■ TO DO: All entries below must be given again word for word.

::: DATA SHOWN

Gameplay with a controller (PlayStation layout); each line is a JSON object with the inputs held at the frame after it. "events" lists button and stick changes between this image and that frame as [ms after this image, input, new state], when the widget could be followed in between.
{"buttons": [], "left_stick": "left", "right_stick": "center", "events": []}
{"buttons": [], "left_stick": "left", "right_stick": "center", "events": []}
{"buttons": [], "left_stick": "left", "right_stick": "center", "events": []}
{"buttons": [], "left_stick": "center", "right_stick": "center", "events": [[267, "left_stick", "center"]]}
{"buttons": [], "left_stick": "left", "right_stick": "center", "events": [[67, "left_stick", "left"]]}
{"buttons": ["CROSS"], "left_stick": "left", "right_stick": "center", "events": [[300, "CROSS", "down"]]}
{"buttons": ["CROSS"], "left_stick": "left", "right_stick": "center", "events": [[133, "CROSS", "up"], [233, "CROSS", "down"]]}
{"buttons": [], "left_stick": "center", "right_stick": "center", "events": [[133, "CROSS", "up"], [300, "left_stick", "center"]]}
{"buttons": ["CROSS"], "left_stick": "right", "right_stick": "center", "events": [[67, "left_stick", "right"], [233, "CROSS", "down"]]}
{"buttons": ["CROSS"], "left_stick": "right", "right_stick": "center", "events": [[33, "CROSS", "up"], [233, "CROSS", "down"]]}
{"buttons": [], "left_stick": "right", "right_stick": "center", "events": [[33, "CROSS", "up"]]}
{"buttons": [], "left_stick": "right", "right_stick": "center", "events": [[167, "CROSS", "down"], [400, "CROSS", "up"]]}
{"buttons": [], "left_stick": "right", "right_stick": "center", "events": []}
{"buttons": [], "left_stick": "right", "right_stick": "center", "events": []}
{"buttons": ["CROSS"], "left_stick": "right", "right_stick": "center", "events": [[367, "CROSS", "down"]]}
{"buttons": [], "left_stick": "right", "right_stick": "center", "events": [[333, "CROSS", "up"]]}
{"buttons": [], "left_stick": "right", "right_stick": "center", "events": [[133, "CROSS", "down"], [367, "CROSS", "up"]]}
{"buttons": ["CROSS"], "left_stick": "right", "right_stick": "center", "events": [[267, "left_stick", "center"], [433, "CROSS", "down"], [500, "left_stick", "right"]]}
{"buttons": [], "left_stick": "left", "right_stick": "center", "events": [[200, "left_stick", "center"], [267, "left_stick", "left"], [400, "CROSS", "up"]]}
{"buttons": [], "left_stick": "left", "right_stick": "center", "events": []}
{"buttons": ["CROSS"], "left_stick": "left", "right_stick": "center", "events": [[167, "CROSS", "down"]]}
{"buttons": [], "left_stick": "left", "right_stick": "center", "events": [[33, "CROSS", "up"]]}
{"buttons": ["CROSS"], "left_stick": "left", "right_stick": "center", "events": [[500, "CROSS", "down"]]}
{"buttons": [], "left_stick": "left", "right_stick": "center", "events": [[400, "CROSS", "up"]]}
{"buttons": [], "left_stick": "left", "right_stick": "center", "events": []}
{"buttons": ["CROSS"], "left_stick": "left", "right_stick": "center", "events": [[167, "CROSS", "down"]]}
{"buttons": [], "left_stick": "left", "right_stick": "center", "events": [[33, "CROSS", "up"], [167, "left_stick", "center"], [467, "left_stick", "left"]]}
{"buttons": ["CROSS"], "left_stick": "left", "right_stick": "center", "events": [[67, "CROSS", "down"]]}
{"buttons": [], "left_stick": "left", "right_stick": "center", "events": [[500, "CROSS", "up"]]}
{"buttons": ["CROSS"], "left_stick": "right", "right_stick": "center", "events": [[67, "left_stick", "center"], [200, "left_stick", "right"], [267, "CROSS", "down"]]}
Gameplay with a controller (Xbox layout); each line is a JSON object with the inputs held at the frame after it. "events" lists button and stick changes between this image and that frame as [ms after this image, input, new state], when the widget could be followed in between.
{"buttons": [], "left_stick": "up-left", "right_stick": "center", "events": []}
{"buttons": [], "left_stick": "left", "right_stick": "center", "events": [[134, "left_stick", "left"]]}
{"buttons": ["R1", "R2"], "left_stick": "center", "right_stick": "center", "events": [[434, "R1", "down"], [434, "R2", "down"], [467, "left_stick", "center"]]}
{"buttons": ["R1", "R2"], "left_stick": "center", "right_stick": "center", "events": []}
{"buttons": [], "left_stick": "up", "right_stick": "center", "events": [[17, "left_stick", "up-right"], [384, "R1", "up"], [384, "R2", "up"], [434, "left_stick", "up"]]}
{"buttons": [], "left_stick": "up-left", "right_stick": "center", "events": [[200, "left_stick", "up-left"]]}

::::::

■ SOLUTION:
Gameplay with a controller (PlayStation layout); each line is a JSON object with the inputs held at the frame after it. "events" lists button and stick changes between this image and that frame as [ms after this image, input, new state], when the widget could be followed in between.
{"buttons": [], "left_stick": "left", "right_stick": "center", "events": []}
{"buttons": [], "left_stick": "left", "right_stick": "center", "events": []}
{"buttons": [], "left_stick": "left", "right_stick": "center", "events": []}
{"buttons": [], "left_stick": "center", "right_stick": "center", "events": [[267, "left_stick", "center"]]}
{"buttons": [], "left_stick": "left", "right_stick": "center", "events": [[67, "left_stick", "left"]]}
{"buttons": ["CROSS"], "left_stick": "left", "right_stick": "center", "events": [[300, "CROSS", "down"]]}
{"buttons": ["CROSS"], "left_stick": "left", "right_stick": "center", "events": [[133, "CROSS", "up"], [233, "CROSS", "down"]]}
{"buttons": [], "left_stick": "center", "right_stick": "center", "events": [[133, "CROSS", "up"], [300, "left_stick", "center"]]}
{"buttons": ["CROSS"], "left_stick": "right", "right_stick": "center", "events": [[67, "left_stick", "right"], [233, "CROSS", "down"]]}
{"buttons": ["CROSS"], "left_stick": "right", "right_stick": "center", "events": [[33, "CROSS", "up"], [233, "CROSS", "down"]]}
{"buttons": [], "left_stick": "right", "right_stick": "center", "events": [[33, "CROSS", "up"]]}
{"buttons": [], "left_stick": "right", "right_stick": "center", "events": [[167, "CROSS", "down"], [400, "CROSS", "up"]]}
{"buttons": [], "left_stick": "right", "right_stick": "center", "events": []}
{"buttons": [], "left_stick": "right", "right_stick": "center", "events": []}
{"buttons": ["CROSS"], "left_stick": "right", "right_stick": "center", "events": [[367, "CROSS", "down"]]}
{"buttons": [], "left_stick": "right", "right_stick": "center", "events": [[333, "CROSS", "up"]]}
{"buttons": [], "left_stick": "right", "right_stick": "center", "events": [[133, "CROSS", "down"], [367, "CROSS", "up"]]}
{"buttons": ["CROSS"], "left_stick": "right", "right_stick": "center", "events": [[267, "left_stick", "center"], [433, "CROSS", "down"], [500, "left_stick", "right"]]}
{"buttons": [], "left_stick": "left", "right_stick": "center", "events": [[200, "left_stick", "center"], [267, "left_stick", "left"], [400, "CROSS", "up"]]}
{"buttons": [], "left_stick": "left", "right_stick": "center", "events": []}
{"buttons": ["CROSS"], "left_stick": "left", "right_stick": "center", "events": [[167, "CROSS", "down"]]}
{"buttons": [], "left_stick": "left", "right_stick": "center", "events": [[33, "CROSS", "up"]]}
{"buttons": ["CROSS"], "left_stick": "left", "right_stick": "center", "events": [[500, "CROSS", "down"]]}
{"buttons": [], "left_stick": "left", "right_stick": "center", "events": [[400, "CROSS", "up"]]}
{"buttons": [], "left_stick": "left", "right_stick": "center", "events": []}
{"buttons": ["CROSS"], "left_stick": "left", "right_stick": "center", "events": [[167, "CROSS", "down"]]}
{"buttons": [], "left_stick": "left", "right_stick": "center", "events": [[33, "CROSS", "up"], [167, "left_stick", "center"], [467, "left_stick", "left"]]}
{"buttons": ["CROSS"], "left_stick": "left", "right_stick": "center", "events": [[67, "CROSS", "down"]]}
{"buttons": [], "left_stick": "left", "right_stick": "center", "events": [[500, "CROSS", "up"]]}
{"buttons": ["CROSS"], "left_stick": "right", "right_stick": "center", "events": [[67, "left_stick", "center"], [200, "left_stick", "right"], [267, "CROSS", "down"]]}
Gameplay with a controller (Xbox layout); each line is a JSON object with the inputs held at the frame after it. "events" lists button and stick changes between this image and that frame as [ms after this image, input, new state], when the widget could be followed in between.
{"buttons": [], "left_stick": "up-left", "right_stick": "center", "events": []}
{"buttons": [], "left_stick": "left", "right_stick": "center", "events": [[134, "left_stick", "left"]]}
{"buttons": ["R1", "R2"], "left_stick": "center", "right_stick": "center", "events": [[434, "R1", "down"], [434, "R2", "down"], [467, "left_stick", "center"]]}
{"buttons": ["R1", "R2"], "left_stick": "center", "right_stick": "center", "events": []}
{"buttons": [], "left_stick": "up", "right_stick": "center", "events": [[17, "left_stick", "up-right"], [384, "R1", "up"], [384, "R2", "up"], [434, "left_stick", "up"]]}
{"buttons": [], "left_stick": "up-left", "right_stick": "center", "events": [[200, "left_stick", "up-left"]]}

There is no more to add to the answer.